(SUPPLIED DATA Opens)

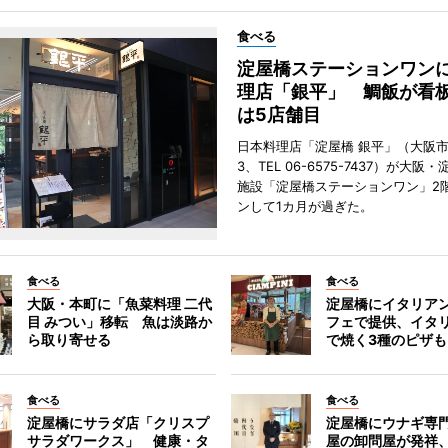
食べる
淀屋橋ステーションワン
理店「銀平」 鯛飯が看
は5店舗目
日本料理店「淀屋橋 銀平」（大阪
3、TEL 06-6575-7437）が大
施設「淀屋橋ステーションワン」2
ンして1カ月が過ぎた。
食べる
食べる
大阪・本町に「魚菜料理 二代
淀屋橋にイタリア
目 みつい」移転 魚は淡路か
フェで提供、イタ
ら取り寄せる
で焼く3種のピザも
食べる
食べる
淀屋橋にサラダ店「クリスプ
淀屋橋にウナギ専
サラダワークス」 健康・タ
屋の卸問屋が発祥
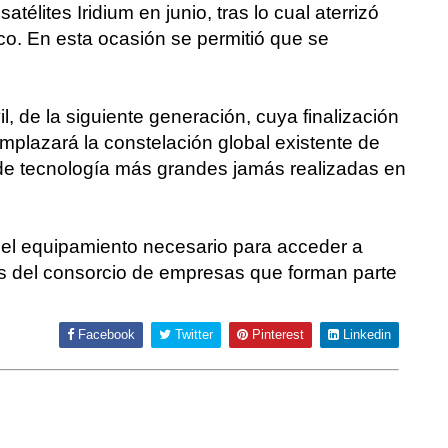
télites Iridium en junio, tras lo cual aterrizó
co. En esta ocasión se permitió que se
il, de la siguiente generación, cuya finalización
mplazará la constelación global existente de
s de tecnología más grandes jamás realizadas en
 y el equipamiento necesario para acceder a
vés del consorcio de empresas que forman parte
Facebook
Twitter
Pinterest
Linkedin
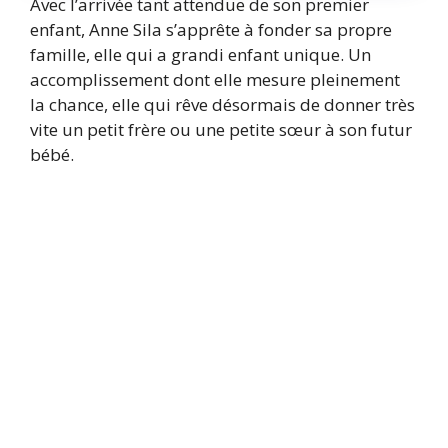
Avec l’arrivée tant attendue de son premier
enfant, Anne Sila s’apprête à fonder sa propre
famille, elle qui a grandi enfant unique. Un
accomplissement dont elle mesure pleinement
la chance, elle qui rêve désormais de donner très
vite un petit frère ou une petite sœur à son futur
bébé.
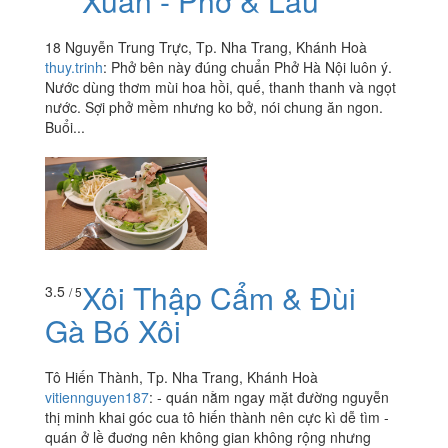
Xuân - Phở & Lẩu
18 Nguyễn Trung Trực, Tp. Nha Trang, Khánh Hoà
thuy.trinh
:
Phở bên này đúng chuẩn Phở Hà Nội luôn ý.
Nước dùng thơm mùi hoa hồi, quế, thanh thanh và ngọt
nước. Sợi phở mềm nhưng ko bở, nói chung ăn ngon.
Buổi...
Xôi Thập Cẩm & Đùi
3.5
/ 5
Gà Bó Xôi
Tô Hiến Thành, Tp. Nha Trang, Khánh Hoà
vitiennguyen187
:
- quán nằm ngay mặt đường nguyễn
thị minh khai góc cua tô hiến thành nên cực kì dễ tìm -
quán ở lề đuơng nên không gian không rộng nhưng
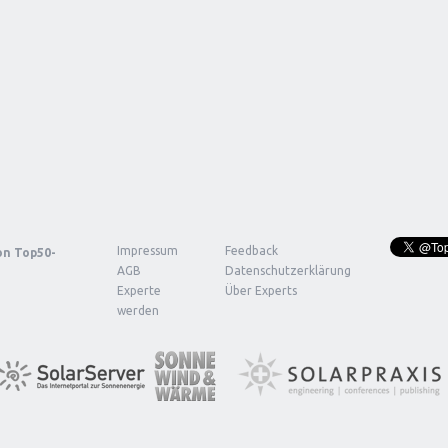
Impressum
Feedback
von
Top50-
AGB
Datenschutzerklärung
Experte
Über Experts
werden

(SUPPLIED DATA Closes)

**JOB:** Search the records above for the string "elle". Copy every line that contains it.

**ANSWER SPACE:**
famille, elle qui a grandi enfant unique. Un
accomplissement dont elle mesure pleinement
la chance, elle qui rêve désormais de donner très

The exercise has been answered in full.